Extracted text
=== Begin Enclosure ===

Senior Flying Instructor
T: 02 6585 3418
Bob Needham in a Tiger Moth at Croydin Airport after his first solo (age 18)
Bob Needham - Instructor Profile
Born To Fly!
I went first solo after 57 minutes of dual instruction on a three day course
I have had an obsession with aeroplanes and flying since my earliest memories and probably even before that. As a very young child I was there when the Battle of Britain was fought in plain view over the green fields of Kent and the grimy suburbs of South East London where I lived. The battle was fought on a stage consisting of a clear blue English summer sky and the audience were the people of Kent and London. Later in the war the skies were thick with low flying military aeroplanes. I have clear memories of Spitfires, Hurricanes, Typhoons, and Wellingtons, Lancasters and even the odd German Heinkel 111 and Focke Wulf 190 flying overhead. I could recognise them all. I remember Lenny Chandler, the son of a neighbour who was a Lancaster rear gunner, home on leave, giving me a model aeroplane for my sixth birthday. He was shot down and killed a few months later. It was a silver bi-plane and was my most favourite toy for many years. I think it was then that I knew I would be a pilot. All this led me to join the Air Training Corps when I was thirteen.

=== End Enclosure ===

Dataset section

=== Begin Enclosure ===

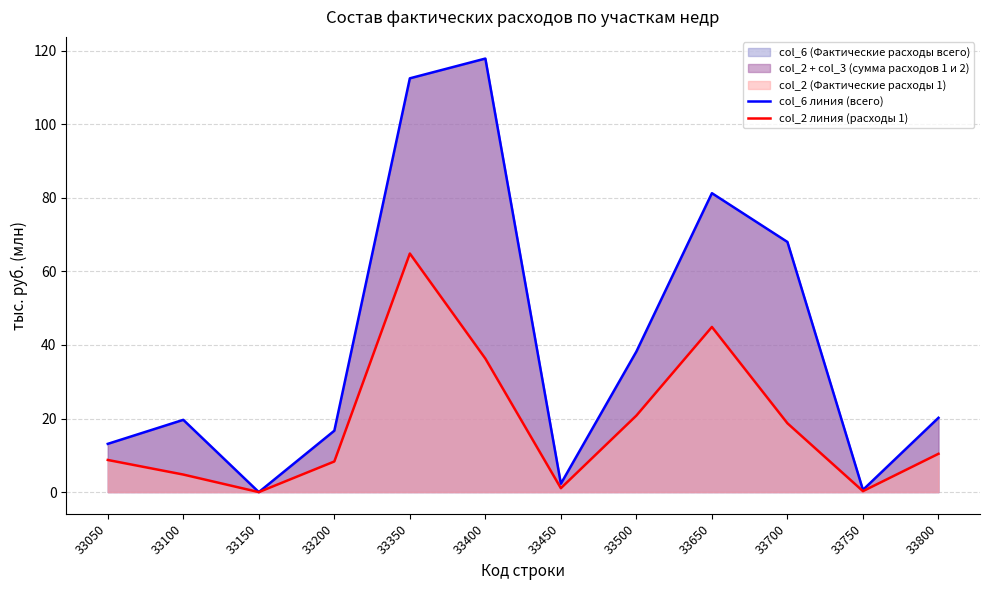

How many data points in col_6 линия (всего) are above 20?

6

=== End Enclosure ===

What to work on
1) Name each aircraft type that the instructor profile says the narrator remembers flying overhead later in the war.
2) Answer these questions using the instructor profile:
(a) How much dual instruction came before the first solo?
(b) At what age did the narrator join the Air Training Corps?
(c) What toy was the narrator given for a sixth birthday?
3) From the instructor profile, extract the passage from "Senior Flying Instructor" to "Born To Fly!" word for word.

Expected results
1)
Spitfire
Hurricane
Typhoon
Wellington
Lancaster
Heinkel 111
Focke Wulf 190

2)
(a) 57 minutes, on a three-day course.
(b) Thirteen.
(c) A silver bi-plane model aeroplane.

3)
Senior Flying Instructor
T: 02 6585 3418
Bob Needham in a Tiger Moth at Croydin Airport after his first solo (age 18)
Bob Needham - Instructor Profile
Born To Fly!